**The problem**
With pictures omitted, output the records below exactly as they appear.

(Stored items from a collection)
----------------------------------------

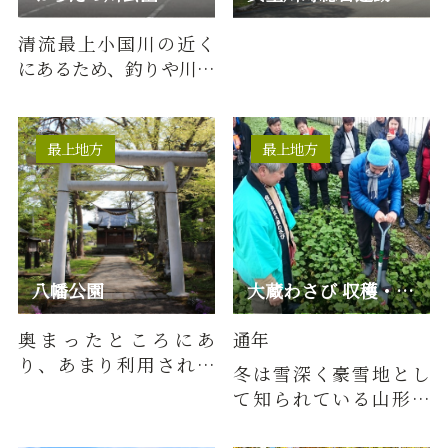
清流最上小国川の近く
にあるため、釣りや川遊
びなどをするには最適
です。
最上地方
最上地方
八幡公園
大蔵わさび 収穫・加工体験
奥まったところにあ
通年
り、あまり利用されて
冬は雪深く豪雪地とし
いなかった児童公園
て知られている山形県
を、平成７年、八幡神
大蔵村ー雪が多いこと
社わきの土地…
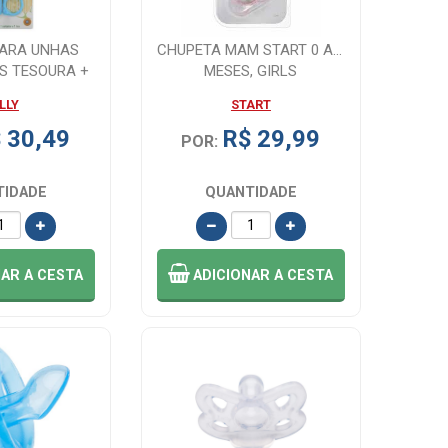
PARA UNHAS
CHUPETA MAM START 0 A 2
OS TESOURA +
MESES, GIRLS
OR, A...
LLY
START
 30,49
R$ 29,99
POR:
TIDADE
QUANTIDADE
NAR
A CESTA
ADICIONAR
A CESTA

----------------------------------------

**Completed exercise**
清流最上小国川の近く
にあるため、釣りや川遊
びなどをするには最適
です。
最上地方
最上地方
八幡公園
大蔵わさび 収穫・加工体験
奥まったところにあ
通年
り、あまり利用されて
冬は雪深く豪雪地とし
いなかった児童公園
て知られている山形県
を、平成７年、八幡神
大蔵村ー雪が多いこと
社わきの土地…
PARA UNHAS
CHUPETA MAM START 0 A 2
OS TESOURA +
MESES, GIRLS
OR, A...
LLY
START
 30,49
R$ 29,99
POR:
TIDADE
QUANTIDADE
NAR
A CESTA
ADICIONAR
A CESTA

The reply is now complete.